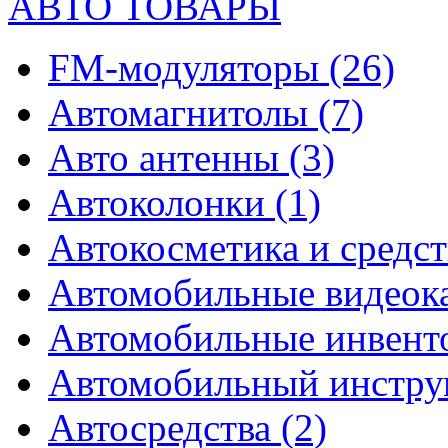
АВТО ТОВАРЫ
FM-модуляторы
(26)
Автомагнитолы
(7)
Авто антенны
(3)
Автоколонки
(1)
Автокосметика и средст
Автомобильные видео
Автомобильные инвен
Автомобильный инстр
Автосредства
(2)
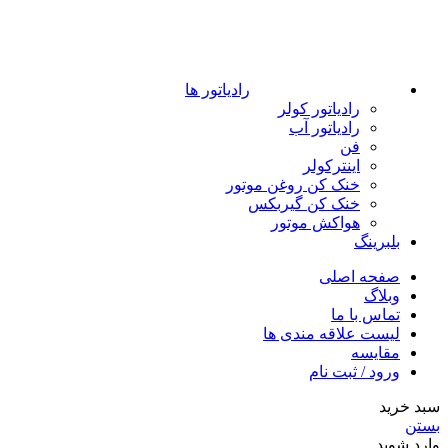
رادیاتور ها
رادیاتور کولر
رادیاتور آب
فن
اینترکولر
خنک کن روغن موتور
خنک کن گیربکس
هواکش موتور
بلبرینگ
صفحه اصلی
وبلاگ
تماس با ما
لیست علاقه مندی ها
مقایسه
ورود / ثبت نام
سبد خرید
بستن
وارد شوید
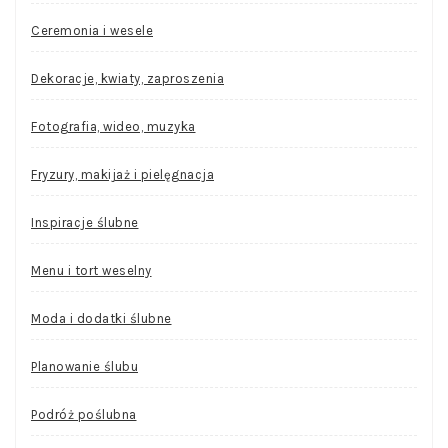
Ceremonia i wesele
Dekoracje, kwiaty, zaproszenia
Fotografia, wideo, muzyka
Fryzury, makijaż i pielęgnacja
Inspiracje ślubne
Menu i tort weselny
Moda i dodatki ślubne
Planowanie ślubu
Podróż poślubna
_ _ _ _ _ _ _
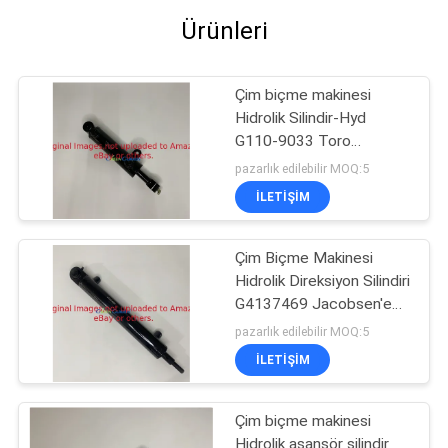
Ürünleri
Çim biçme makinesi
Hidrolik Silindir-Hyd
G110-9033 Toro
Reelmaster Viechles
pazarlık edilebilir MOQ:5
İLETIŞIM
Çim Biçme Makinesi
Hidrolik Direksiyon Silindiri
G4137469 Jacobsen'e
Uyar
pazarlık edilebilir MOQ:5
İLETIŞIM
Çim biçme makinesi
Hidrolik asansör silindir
_ _ _ _ _ _ _
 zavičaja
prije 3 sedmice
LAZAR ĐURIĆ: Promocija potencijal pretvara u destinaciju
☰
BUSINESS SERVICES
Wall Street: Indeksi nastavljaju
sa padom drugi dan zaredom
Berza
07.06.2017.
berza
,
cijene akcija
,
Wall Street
_ _ _ _ _ _ _
Locate each line in the entries that contains the word "رادیاتور", and copy those lines.

> [Exercise response]
رادیاتور ها
رادیاتور کولر
رادیاتور آب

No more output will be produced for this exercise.